§ Testo fornito
+ + +

Nell’era di Twitter il progetto di riscrittura ha coinvolto 22 scuole

TORINO. «Tutti codesti giovani assiepati a discorrere di #twitteratura mi inquietano, speriamo non ci prendano gusto, alla lettura». A preoccuparsi del dilagare della “peste della cultura” non poteva che essere un uomo piccolo piccolo come il manzoniano Azzeccagarbugli che ha lanciato il suo allarme su Twitter poco prima di salire sul palco del Salone del Libro di Torino insieme all'Innominato, alla Provvidenza in persona, a Renzo e Lucia, che finalmente si sono scambiati il tanto atteso bacio, e allo stesso Alessandro Manzoni. Non è la trama di una versione post moderna de “I promessi sposi”, ma quanto accaduto ieri al Lingotto dove è stato presentato #TWSposi, il progetto della start up piemontese Twitteratura, che ha coinvolto 22 scuole superiori in tutta Italia (compresa una di San Marcello Pistoiese) impegnate a riscrivere il capolavoro manzoniano in tweet.

+ + +

§ Materiale di riferimento
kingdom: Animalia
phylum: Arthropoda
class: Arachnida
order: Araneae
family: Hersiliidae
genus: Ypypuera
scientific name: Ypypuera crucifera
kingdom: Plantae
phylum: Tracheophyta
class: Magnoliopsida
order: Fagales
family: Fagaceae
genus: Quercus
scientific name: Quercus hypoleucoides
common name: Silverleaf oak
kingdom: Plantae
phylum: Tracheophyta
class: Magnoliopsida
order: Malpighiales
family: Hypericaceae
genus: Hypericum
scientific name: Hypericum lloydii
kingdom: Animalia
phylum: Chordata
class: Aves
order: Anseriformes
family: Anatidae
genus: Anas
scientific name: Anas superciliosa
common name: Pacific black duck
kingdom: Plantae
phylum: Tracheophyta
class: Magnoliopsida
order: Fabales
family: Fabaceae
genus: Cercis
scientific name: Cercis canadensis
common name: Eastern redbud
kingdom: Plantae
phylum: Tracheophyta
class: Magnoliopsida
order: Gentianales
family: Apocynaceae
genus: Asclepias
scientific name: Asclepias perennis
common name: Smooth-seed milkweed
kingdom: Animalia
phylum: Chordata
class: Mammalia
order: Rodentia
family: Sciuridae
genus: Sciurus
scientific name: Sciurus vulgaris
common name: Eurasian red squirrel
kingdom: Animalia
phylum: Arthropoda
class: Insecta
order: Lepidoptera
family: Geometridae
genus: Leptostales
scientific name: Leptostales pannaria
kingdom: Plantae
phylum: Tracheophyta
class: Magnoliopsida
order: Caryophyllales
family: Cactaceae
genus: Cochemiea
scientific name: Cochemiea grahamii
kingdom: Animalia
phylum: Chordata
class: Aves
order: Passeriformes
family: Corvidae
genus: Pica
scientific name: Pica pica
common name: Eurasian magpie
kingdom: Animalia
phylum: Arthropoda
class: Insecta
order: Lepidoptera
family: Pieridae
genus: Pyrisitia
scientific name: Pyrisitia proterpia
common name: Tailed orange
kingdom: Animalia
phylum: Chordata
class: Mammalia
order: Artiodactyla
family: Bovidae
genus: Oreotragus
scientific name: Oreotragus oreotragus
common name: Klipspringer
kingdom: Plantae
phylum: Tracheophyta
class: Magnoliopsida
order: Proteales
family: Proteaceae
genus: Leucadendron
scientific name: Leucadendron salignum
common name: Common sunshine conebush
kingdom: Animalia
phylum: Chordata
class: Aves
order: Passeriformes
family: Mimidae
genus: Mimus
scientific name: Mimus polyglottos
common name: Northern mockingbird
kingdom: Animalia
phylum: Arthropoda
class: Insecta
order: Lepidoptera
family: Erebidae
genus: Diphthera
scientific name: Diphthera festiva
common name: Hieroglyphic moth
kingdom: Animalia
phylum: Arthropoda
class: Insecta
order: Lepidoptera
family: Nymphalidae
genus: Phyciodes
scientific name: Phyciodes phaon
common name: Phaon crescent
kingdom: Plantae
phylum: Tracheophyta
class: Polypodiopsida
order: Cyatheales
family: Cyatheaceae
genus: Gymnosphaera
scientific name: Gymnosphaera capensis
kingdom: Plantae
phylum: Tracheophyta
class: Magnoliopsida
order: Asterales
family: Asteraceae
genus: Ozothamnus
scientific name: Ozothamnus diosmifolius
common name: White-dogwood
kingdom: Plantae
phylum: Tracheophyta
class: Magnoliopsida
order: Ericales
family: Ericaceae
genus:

+ + +

§ Esercizio
Riprendi l'articolo sul progetto #TWSposi presentato al Salone del Libro di Torino e proseguilo subito dopo la sua ultima frase.

§ Risposta scritta
Partita due anni fa con la riscrittura de “La luna e i falò” di Cesare Pavese, e con un seguito di 50 persone, l'iniziativa ha visto in questi mesi il coinvolgimento di quasi 4.300 internauti impegnati a riscrivere le disavventure dei personaggi seicenteschi in 140 caratteri alla volta. Il tutto interagendo con i »veri« protagonisti del romanzo, da TW Peste a TW Ale Manzoni, senza

dimenticare TW Fra Cristoforo, che ha ricevuto ben 67 confessioni alle quali ha dovuto dare risposte e assoluzioni. «Con questa esperienza - spiega Pierluigi Vaccaneo, uno dei fondatori di Twitteratura - abbiamo capito l'utilità dei social network nel fare cultura e diffondere il sapere».